Top of Page excerpt
The service organization WNY AmeriCorps might be forced out of business if West Seneca goes ahead with plans to pursue a lawsuit over unpaid debt to the town, a spokesman said Wednesday.

In a letter to the Town Board, WNY AmeriCorps board liaison Michael Casciano asked the town to discontinue the suit, saying that it could "possibly result in the collapse of WNY AmeriCorps."

That response wasn't enough for Supervisor Wallace C. Piotrowski, who said the service organization has had more than three years to supply the town with documentation that it has applied for state and federal grant reimbursement.

"They're asking us to wait. How much longer can we wait?" he asked. "We've waited a year and a half already They've just dragged their feet on everything they've done."

Piotrowski said Monday the town hired Hiscock & Barclay to sue WNY AmeriCorps to retrieve the more than $400,000 lump-sum payment it has owed the town since June 1. He said earlier this month the town might reconsider if it was given "legitimate documents" showing reimbursement from the state.

Piotrowski said Wednesday that those documents would have to come from funding sources from New York State, Mississippi and the federal government, not WNY AmeriCorps, and would have to show attempts at grant reimbursement made in 2008 and 2009, not just recently.

"I want to see those papers," he said. "I want to see that they've been making a good-faith effort. The lawsuit will force them to show those documents."

A separation agreement between the town and AmeriCorps was drawn in March and stipulated the town was owed more than $1.88 million. Nearly $900,000 was to come directly from WNY AmeriCorps, in the $400,000 lump-sum payment and monthly payments of $8,000. AmeriCorps has paid $96,000 in monthly payments and none of the lump sum.
Bottom of Page excerpt
Top of Extracted information
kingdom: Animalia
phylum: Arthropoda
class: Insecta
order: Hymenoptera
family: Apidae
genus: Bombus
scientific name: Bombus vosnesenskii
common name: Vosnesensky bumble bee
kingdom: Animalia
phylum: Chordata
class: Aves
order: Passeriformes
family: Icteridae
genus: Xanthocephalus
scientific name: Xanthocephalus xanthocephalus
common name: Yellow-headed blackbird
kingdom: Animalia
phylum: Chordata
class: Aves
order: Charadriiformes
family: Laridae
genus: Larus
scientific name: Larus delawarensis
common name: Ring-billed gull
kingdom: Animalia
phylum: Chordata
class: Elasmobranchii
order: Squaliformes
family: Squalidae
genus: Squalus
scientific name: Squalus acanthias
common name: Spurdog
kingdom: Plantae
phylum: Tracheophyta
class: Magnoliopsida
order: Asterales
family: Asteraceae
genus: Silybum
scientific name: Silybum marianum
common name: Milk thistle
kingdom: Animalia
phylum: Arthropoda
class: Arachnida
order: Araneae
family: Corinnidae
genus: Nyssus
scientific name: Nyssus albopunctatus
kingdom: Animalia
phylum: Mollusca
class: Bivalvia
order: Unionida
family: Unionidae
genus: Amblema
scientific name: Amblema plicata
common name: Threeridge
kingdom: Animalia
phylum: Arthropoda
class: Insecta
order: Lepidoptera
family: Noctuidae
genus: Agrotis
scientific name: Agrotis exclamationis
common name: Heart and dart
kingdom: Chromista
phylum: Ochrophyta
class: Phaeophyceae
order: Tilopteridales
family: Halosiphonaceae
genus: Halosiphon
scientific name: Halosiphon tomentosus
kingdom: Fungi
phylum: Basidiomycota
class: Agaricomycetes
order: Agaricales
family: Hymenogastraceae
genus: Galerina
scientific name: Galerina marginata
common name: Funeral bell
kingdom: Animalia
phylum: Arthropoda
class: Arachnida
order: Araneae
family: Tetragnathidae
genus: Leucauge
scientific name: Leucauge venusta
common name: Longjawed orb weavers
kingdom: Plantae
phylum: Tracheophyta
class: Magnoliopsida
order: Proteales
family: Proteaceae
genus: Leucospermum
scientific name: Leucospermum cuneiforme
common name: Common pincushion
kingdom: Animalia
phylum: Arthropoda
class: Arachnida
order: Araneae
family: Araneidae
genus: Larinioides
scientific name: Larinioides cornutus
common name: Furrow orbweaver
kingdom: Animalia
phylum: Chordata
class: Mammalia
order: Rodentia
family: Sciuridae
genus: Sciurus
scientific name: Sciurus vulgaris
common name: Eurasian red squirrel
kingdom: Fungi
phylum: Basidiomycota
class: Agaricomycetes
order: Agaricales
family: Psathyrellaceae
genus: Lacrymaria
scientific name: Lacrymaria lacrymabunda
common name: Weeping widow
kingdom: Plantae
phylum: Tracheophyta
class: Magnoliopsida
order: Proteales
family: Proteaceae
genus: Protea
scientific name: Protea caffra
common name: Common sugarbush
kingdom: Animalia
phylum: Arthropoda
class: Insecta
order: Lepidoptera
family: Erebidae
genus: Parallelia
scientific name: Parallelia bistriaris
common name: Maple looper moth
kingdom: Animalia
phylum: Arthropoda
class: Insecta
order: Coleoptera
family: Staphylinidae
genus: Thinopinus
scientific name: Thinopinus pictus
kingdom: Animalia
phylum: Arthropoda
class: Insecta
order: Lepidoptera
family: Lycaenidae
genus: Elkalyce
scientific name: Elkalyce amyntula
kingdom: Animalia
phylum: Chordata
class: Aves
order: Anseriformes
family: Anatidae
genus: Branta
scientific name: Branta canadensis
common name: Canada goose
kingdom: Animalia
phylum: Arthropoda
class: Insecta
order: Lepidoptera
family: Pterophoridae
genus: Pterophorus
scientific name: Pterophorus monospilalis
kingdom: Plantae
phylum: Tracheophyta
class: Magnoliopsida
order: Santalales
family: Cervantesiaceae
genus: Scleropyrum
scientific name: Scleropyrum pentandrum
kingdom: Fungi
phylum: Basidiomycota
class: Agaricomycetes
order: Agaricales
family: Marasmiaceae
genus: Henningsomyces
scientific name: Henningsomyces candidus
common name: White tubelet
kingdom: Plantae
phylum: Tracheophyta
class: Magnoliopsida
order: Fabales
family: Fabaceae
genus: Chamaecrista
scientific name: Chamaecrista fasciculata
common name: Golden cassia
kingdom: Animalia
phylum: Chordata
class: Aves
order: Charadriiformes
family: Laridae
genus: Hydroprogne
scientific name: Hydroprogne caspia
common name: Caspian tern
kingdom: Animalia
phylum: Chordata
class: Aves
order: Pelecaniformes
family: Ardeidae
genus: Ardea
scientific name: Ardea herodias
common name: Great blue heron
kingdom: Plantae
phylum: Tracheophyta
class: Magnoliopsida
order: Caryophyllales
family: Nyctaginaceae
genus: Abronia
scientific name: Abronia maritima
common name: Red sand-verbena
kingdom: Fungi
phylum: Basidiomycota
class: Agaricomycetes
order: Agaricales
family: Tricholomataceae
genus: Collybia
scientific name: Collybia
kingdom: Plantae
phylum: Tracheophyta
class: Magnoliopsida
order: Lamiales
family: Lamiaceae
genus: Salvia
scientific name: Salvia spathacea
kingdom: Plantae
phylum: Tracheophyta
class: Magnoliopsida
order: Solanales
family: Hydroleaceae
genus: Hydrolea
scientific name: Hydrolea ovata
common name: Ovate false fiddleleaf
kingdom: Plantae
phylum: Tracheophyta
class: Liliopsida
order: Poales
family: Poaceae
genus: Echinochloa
Bottom of Extracted information
* **Work instruction**
Reproduce word for word the part of the West Seneca lawsuit article starting at "In a letter" and ending at "federal grant reimbursement.". The records have nothing to do with the text.

* **Output of the exercise**
In a letter to the Town Board, WNY AmeriCorps board liaison Michael Casciano asked the town to discontinue the suit, saying that it could "possibly result in the collapse of WNY AmeriCorps."

That response wasn't enough for Supervisor Wallace C. Piotrowski, who said the service organization has had more than three years to supply the town with documentation that it has applied for state and federal grant reimbursement.